The Anatomy of Failure

Every recovery is really three projects—the failing project, the recovery project and the newly recovered project. The recovery is sandwiched between to other two projects. The recovery process generates multiple corrective actions to attain the new successful project. The gold in the recovered project is the corrective action. Properly applied corrective action solves the problem so it will not reoccur on this and follow-on projects. To reap that benefit, the problem needs to be fixed at its root cause.

Experience shows that most problems found have little to do with the project itself. The most common problems relate to the organization's policies and people's actions. The problems need to be fixed in the organization, rather than in the project.

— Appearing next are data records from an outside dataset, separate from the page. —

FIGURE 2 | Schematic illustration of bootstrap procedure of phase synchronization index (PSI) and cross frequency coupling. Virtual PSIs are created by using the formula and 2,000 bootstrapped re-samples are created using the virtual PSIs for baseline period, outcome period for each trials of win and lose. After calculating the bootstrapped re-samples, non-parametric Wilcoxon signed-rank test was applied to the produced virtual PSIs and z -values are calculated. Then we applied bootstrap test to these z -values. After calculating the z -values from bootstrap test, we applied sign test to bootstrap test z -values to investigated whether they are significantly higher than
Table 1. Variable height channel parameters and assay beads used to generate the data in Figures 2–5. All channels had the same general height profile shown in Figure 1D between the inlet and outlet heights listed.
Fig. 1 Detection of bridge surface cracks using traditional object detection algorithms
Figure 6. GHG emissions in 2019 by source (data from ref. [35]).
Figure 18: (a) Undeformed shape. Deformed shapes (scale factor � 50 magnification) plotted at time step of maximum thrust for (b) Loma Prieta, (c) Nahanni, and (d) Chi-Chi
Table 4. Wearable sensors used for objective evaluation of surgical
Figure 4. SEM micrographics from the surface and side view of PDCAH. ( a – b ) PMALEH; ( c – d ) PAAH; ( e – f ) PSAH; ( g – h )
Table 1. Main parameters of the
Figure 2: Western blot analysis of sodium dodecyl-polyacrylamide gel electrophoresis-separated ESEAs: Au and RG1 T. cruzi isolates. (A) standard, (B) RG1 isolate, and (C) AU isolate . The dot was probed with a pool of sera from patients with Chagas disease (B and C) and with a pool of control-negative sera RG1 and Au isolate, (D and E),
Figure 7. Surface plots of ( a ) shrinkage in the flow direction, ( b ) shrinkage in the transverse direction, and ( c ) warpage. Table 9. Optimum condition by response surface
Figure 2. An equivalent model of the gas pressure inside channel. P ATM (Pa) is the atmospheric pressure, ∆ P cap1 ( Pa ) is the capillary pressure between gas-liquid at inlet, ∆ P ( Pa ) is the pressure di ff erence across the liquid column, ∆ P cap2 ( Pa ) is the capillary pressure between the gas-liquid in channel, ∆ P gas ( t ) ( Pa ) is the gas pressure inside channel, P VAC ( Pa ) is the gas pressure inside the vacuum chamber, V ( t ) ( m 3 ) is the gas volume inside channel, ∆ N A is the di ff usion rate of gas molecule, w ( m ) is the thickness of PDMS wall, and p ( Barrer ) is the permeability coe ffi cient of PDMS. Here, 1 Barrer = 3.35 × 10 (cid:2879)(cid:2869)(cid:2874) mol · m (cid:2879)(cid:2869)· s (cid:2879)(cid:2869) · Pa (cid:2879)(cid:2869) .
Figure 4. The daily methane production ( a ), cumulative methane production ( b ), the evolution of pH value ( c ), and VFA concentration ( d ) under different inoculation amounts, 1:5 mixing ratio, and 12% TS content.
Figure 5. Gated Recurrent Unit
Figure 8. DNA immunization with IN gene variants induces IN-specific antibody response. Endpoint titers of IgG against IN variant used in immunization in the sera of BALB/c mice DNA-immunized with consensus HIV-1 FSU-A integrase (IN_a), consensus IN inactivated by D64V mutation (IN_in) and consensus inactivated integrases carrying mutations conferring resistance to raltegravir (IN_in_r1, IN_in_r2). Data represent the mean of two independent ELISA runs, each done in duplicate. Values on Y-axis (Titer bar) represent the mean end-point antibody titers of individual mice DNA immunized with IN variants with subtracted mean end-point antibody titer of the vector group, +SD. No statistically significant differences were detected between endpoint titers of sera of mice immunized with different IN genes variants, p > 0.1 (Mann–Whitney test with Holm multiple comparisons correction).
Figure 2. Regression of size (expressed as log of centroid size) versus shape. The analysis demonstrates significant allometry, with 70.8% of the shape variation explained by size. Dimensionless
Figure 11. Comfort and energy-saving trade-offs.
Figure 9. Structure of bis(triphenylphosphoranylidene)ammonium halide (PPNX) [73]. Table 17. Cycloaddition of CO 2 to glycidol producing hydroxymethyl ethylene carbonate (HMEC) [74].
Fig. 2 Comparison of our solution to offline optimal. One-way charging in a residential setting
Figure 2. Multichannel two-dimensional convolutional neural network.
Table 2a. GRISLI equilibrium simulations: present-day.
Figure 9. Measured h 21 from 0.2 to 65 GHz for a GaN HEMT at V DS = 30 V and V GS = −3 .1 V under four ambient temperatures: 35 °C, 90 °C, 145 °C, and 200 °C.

For example, one common reason for projects getting in trouble is that the people do not have the correct skills to do the work. There are two commonly proposed solutions to this problem: 1) train team members on the required skills, or 2) replace them with appropriately trained resources. However, this only solves the project's problem. Ask the question, "Why are their skills inadequate?" It is surely not the individual's fault. In many companies, there is a policy that internal people are used prior to bringing in outside resources. This is a great policy and very well intended, if there is also a policy to train people on technologies that are on the corporate roadmap. The training must be part of overhead or factored into the time and cost of the project. Unfortunately, too many organizations reduce the training budget to remain competitive—a fatal mistake.

Analyzing each problem on the project for its root cause will generate a list of organizational changes that will benefit all projects in the future.

Breakaway Companies Embrace Change

As support for the change theory, let us look at a few recently published IBM whitepapers on the attributes of breakaway companies—companies that did not simple prosper, they pulled away from their competition. One cites a number of traits in the corporate culture that made them different from their lesser competitors. They strove to have their management less corrective and more directive; decision support had morphed into action support; operations were taken beyond efficient and were being optimized; and they were no longer using human insight to address problems but rather applied semantics. Companies that were in this class never thought about Band-Aiding problems on projects. It is too slow. Fast organizations fix problems at their source by making agile systems capable of rapid change. They cannot fix problems in the field it is too costly, they need to be fixed at their genesis.

To accomplish this they need to embrace change. IBM research went further and identified the key contributors to success in the breakaway companies. The key was their acceptance of change. Although adherence to procedures was a factor, what really distinguished them were four major contributors:

  • Drive culture and people change management
  • Move to sophisticated data governance systems
  • Implementation of business process change
  • Achieve Organizational alignment

These four items constituted sixty-two percent of the reason they were top performers. Managing the mechanics of the organization was a mere thirty-eight percent of the reason for their success.

Conclusion

To be successful we need to have successful projects. To break the mold of current project failure we need change. Looking beyond reaction and to move to deliberate action is critical to success. This requires drilling into the reasons for failure and solving the problems at their source. It requires a new attitude and culture that realizes that we must change our businesses, remove the organizational barriers, and use each failure to point to new ways of thinking. By doing this, each failure becomes a gold mine showing us what to correct.